Currently home storage costs to provide 24hr supply (10kWh), is roughly 3 times as much as the cost of the (5kWh) solar collector installation , pushing the cost up from $3k for the collector system to $13+k for a battery inclusive system.
Even then, there is still no cover for those bad weather weeks !
So the grid will still be required for the forseeable future even for domestic users with rooftop solar.
Some large industrial users in Au ...(Steel producers, large paper process mills, ). ..have announced plans to install their own power generation capacity due to the increasing move to renewable grid sources and consequent insecurity of base load.
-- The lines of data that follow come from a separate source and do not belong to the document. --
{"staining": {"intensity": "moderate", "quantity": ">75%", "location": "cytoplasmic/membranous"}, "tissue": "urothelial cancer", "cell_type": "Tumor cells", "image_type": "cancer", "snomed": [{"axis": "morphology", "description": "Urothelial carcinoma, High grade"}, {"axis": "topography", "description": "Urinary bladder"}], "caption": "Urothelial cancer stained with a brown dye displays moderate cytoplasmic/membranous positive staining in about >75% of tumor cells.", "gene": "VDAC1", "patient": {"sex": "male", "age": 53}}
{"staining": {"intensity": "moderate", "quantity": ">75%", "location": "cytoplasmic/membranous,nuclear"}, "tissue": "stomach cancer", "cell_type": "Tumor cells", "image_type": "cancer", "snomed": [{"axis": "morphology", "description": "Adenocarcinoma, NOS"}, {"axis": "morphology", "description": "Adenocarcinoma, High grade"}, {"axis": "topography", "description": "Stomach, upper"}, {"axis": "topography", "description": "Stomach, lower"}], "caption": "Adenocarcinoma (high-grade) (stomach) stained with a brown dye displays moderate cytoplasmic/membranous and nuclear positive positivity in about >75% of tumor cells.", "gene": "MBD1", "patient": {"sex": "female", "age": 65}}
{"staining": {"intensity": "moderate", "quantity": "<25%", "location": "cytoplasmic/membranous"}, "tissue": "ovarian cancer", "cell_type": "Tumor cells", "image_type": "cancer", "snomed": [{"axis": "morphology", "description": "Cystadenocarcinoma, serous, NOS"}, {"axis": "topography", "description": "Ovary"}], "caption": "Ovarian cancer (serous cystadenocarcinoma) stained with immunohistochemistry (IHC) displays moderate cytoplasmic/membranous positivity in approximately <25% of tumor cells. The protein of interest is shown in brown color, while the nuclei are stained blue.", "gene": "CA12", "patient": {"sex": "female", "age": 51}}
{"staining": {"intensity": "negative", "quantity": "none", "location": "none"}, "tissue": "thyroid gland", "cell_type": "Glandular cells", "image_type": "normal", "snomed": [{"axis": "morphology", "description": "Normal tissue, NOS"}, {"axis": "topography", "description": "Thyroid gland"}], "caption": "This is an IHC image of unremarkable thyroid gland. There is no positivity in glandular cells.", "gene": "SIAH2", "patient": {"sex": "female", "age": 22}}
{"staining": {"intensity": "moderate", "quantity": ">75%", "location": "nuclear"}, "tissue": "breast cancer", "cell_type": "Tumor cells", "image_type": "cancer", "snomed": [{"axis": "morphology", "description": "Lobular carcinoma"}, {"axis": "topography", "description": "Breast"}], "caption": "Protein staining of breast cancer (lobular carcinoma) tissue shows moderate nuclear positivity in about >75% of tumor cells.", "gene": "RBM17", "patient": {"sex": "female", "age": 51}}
Those will undoubtedly be Thermal generation, gas, waste fueled, etc, ..which makes the utility move to renewables a farce !
 
Very true sendler2112.
Even if striving for energy 'perfection', I still realize I'll prob never make my own shoes, learn how to do medical surgery or highly technical medicine; and I will buy some foods, Use at least some 'media', and even the rest of the wood metal plastic or stone (or other building products) for me to make the money for those things, or to even just make a 'home' - EVEN when they're reclaimed and not new they still came from alot of energy. Besides that anything I buy is for a deal and utilizes mass transport that uses- you can't even get alot of things otherwise . .. . But was is this energy we're worried about anyway? Where in the heck am I going with this? It can't be created or destroyed right???

So then why is single use PV so special when mass anything (yes coal, yes nuclear, yes hydro, yes wind, yes biogas) could/can be more efficient overall? Hmmmm. All I can say is it takes many types to build that village. Someday 'that' village will reach utopia, hopefully. In the meantime I step away from anything Corporate as much as possible, starting especially with the info grid /web, especially of the 'sure things', simply since corps are apparently just out to make a buck for their 'holdings', and meanwhile they have all the legal rights of a human but with no conscience or soul to live/die for, or answer for their actions/omissions in blood/sweat/tears. They are a shell for something. Potentially sinister/destructive to our blood/lives/future lives etc. Till I hear otherwise. Merrily merrily merrily, life is but a dream!

then grid connection will remain essential
Yup. It all comes down to the 'storage' of said energy, and/or using 5-10x less than the jones', I guess. But again, who cares how much energy we 'use', when if done safely for current and future life, and it cannot be created or diminished in the first place? But wait I think that goes against another law that all things entropy lol. I don't think our 'laws' are up to date, or maybe it's me.
 
Personally, I don't see going to renewables as a farce, but the only realistic path forward.

No process where you burn something will be a part of a civilization that survives.
 
Yep and if people learn to Reduce their consumption, at least in a domestic sense, the average roof will easily provide the home power. Maybe not all year, but on average. Our 5person home uses less than the average 1 person household, and our 2kw solar set up (small) and evacuated tubes provides about 60% of our annual consumption. This is excess is summer, break even in Autumn deficient in spring/winter by varying degrees.
We don't live a bare minimum existence, but I do wonder where people manage to dump all that power... I mean I'd have to quintuple our power useage to equal the average ( based on power supplier stats)... What the hell do people do with all that power?? I guess I'd have to take into account our wood heater to be fair, cause a lot of people have heat pumps, but that would only be a moderate increase in total power consumption.